We could stock the shelves in Tesco with tins of pineapple chunks for months with that specimen.
In the bowling, the action in lanes 2 and 3 was rapidly resembling the Premier League title race…well, at least it was in points terms, if not team terms. Midway through the game, Oscar was leading George by a single point. For an Everton fan, this was dizzy new heights and yet another retro trip to the 1980’s. The question was, would the blue side of Stanley Park eventually fare better than the red half did in the Premier League showdown?
As the second half of the evening unfolded, the tension increased, you could cut the atmosphere with a knife as a whole raft of people came with a late charge on the leaders. The lead swapped hands several times and the whole things became more surreal as Chelsea and, amazingly, both Arsenal & Man United appeared out of nowhere to challenge the Evertonian. The see-saw battle went right to the final two bowling balls to fly down the lanes. The final results are shown below
Top 10 Individual scores:
Winner: George 117
Runner-Up: Romeo 114
Third Place: Willow L 110
Blossom W 106
Charlie 105
Oscar 102
Riley 102
Ellie 100
Charlotte 99
Maia 98
So, there it is. George regained the pride of Merseyside for the blue half by winning the title. Something to chat to Mr Klopp about next time he bumps in to him in Stanley Park.
MUFC fan Romeo achieved something Ralph Rangnick couldn’t do and hauled himself up to second…a sensational late run…but then again, Romeo wasn’t trying to do it by relying on Fred to fire a ball straight at the target. Huge congratulations also to our bronze medallist and girls’ champion, Willow Lowden, with a superb total of 110. A Golf starlet on Monday and now a bowling genius on Tuesday. She’s having a sparkling sports week here on the Isle of Wight.
For the team competition, Lane 3 took the spoils by sharing a massive average points score of 98.6 per player. Well done to the whole team!
Team Scores:
1st: Lane 3: 493 (5 players) Avg score 98.6 (Danny, Oscar, Ollie, Ellie & Willow L)
2nd: Lane 6: 571 (6 players) Avg score 95.2 (Harry, Romeo, Maycee, Tegan, Alexia & Admiral Lord Nelson of Addlestone who scored a sensational 97 points with one arm)
3rd: Lane 2: 461 (5 players) Avg score 92.2 (George, Honor, Maia, Anna-Liis, Luke)
4th: Lane 5: 546 (6 players) Avg score 91.0 (Blossom, Willow S, Robbie, David, Henry, Charlotte)
5th: Lane 4: 515 (6 players) Avg score 85.9 (Elsa, Charlie, Carlos, Grace C, Lyla, Riley)
On the way back to the hotel, Tony the driver put the football on the radio.

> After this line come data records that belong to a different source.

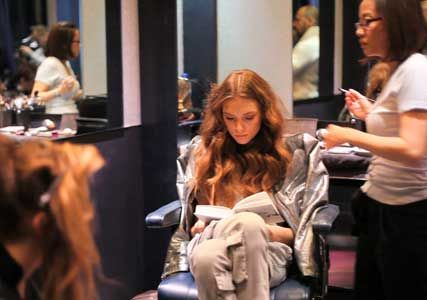
Locate an element on the screen. This screenshot has height=300, width=427. book is located at coordinates (255, 207), (217, 211).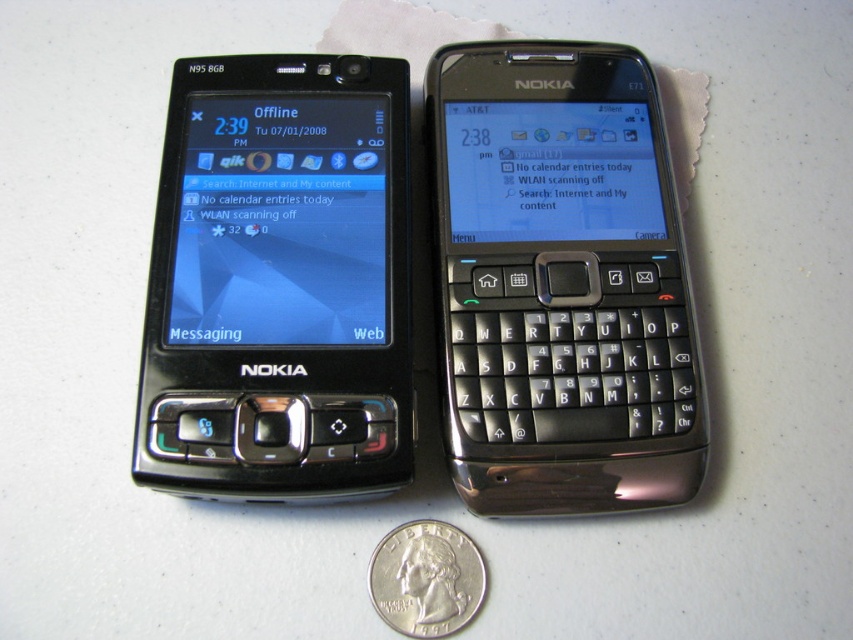
Question: Considering the relative positions of satin black phone at center and silver metallic quarter at lower center in the image provided, where is satin black phone at center located with respect to silver metallic quarter at lower center?

Choices:
 (A) above
 (B) below

Answer: (A)

Question: Is matte black phone at left further to the viewer compared to silver metallic quarter at lower center?

Choices:
 (A) yes
 (B) no

Answer: (B)

Question: Which object is closer to the camera taking this photo?

Choices:
 (A) satin black phone at center
 (B) silver metallic quarter at lower center

Answer: (B)

Question: Which point appears farthest from the camera in this image?

Choices:
 (A) (407, 529)
 (B) (244, 284)

Answer: (B)

Question: Does matte black phone at left come in front of silver metallic quarter at lower center?

Choices:
 (A) yes
 (B) no

Answer: (A)

Question: Which point is closer to the camera taking this photo?

Choices:
 (A) (344, 355)
 (B) (428, 586)

Answer: (B)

England were 1-0 down with less than 20 minutes left. Various shouts of “Come on England” started up on the coach and they promptly won a penalty, converted successfully by Harry Kane. It appears Holy Family Year 6 have a positive influence beyond the island this week.
The weather has been decidedly non-summery today but the group have overcome this and pressed on regardless. We could do with a better day tomorrow as we’re outside at Robin Hill Park all day. None of use really fancy another day in the rain…especially Mrs Capindale who is likely to get very wet lying prostrate on the floor to avoid the eagles, falcons and hawks in the birds of prey show.

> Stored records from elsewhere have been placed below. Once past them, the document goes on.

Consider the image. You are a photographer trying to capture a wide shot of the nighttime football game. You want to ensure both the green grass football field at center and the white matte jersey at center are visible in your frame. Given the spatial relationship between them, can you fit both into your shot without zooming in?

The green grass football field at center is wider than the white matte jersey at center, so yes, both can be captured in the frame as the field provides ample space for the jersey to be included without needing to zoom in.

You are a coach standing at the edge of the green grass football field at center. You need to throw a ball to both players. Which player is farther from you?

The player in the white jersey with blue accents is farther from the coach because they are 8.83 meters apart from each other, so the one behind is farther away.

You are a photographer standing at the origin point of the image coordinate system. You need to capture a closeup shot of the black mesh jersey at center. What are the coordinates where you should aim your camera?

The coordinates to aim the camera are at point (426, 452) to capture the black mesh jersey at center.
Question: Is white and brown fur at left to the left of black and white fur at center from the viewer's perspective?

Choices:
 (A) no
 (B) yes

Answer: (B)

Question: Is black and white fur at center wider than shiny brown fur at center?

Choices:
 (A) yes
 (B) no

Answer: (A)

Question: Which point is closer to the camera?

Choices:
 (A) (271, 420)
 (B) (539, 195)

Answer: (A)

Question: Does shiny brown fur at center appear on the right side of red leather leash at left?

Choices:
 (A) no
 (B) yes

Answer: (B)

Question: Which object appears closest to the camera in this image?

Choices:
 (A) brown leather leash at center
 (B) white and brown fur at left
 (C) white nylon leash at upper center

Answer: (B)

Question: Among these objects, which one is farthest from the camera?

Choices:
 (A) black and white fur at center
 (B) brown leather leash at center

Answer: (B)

I’m going to finish tonight with a few quotes from the children about the trip so far:
“It’s been amazing” (Daniel)
“We’re all having so much fun” (Riley)
“We’re very lucky to be on this trip, it’s so much fun” (Willow L).
10.30pm
It’s bed time for the exhausted travellers. Mrs Holt is currently delivering her pre-sleep motivational talk on a swinging watch. We all need to sleep well. I’m off to put signs on the lawn saying ‘No Trespassing. Asthmatic Foxes will be prosecuted.’